As such, all patients with data in the impacted systems are being notified of the potential impact to their data, which included patient names, SSNs, contact information, health plan beneficiary numbers, health insurance details, full-face photos, and/or comparable images, unique identifying numbers, medical data, diagnoses, disability codes, a certificate or license numbers.

“The security and privacy of the information contained within our systems is a top priority for us, and we were shocked to learn that we were one of the thousands of victims of this type of cyberattack,” said SARC executive director Javier Zaldivar, in a statement. “We are fully committed to protecting the information on our systems and sincerely regret the worry caused by this incident.”

CareATC employee email hack spurs breach notice

The hack of several employee email accounts at CareATC led to the potential exposure of protected health information tied to 98,774 patients, according to a recent notice.

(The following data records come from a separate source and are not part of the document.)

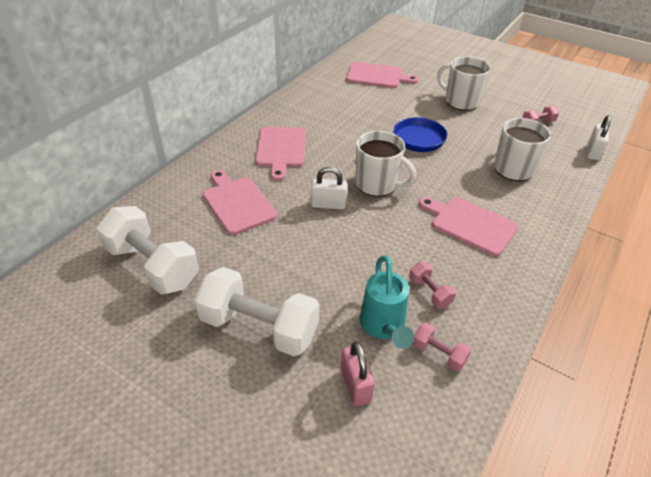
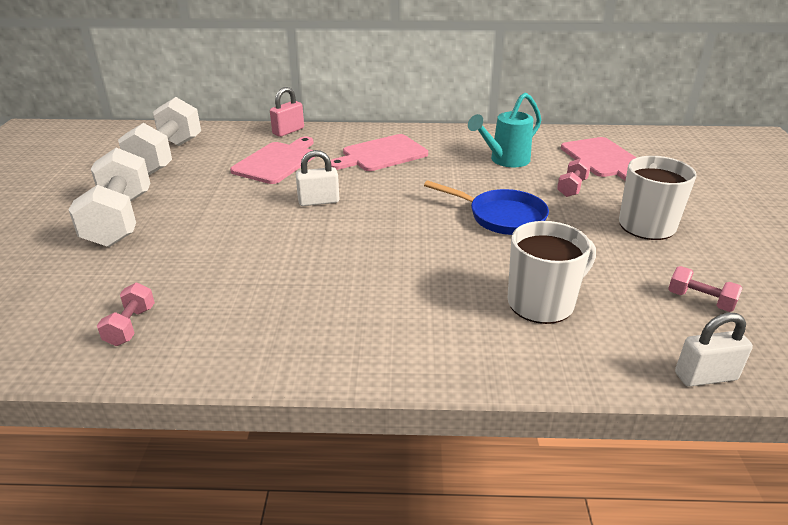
camera: 60 degrees right, 10 degrees down
white padlock [311,167,347,210] -> white padlock turned 75 degrees counterclockwise [296,150,339,206]
pink padlock [341,342,375,406] -> pink padlock moved to [270,87,304,137]
white mug [355,131,416,197] -> none
turquoise watering can [360,256,414,349] -> turquoise watering can moved to [468,93,541,168]
pink dumbbell [409,262,456,308] -> pink dumbbell moved to [557,158,591,197]
pink cutting board [419,197,518,256] -> none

On June 29, CareATC detected suspicious activity in an employee email account and moved to secure the account from unauthorized access. The provider then launched an investigation with support from third-party forensics specialists, which found two employee email accounts were hacked for 11 days between June 18 and June 29, 2021.

CareATC then performed a comprehensive review of the email contents to determine what information was present during the incident. The review concluded on Aug. 11 that the accounts contained a range of data tied to certain patients, employees, and dependents of employees and patients. The incident was contained to the email accounts.

The compromised data varied by patient and could include names, dates of birth, SSNs, driver’s license numbers, dates of birth, financial accounts details, medical histories, treatments, health insurance information, passport numbers, US Alien Registration numbers, user credentials, and electronic or digital signatures.

CareATC has since provided additional employee training on best practice email security.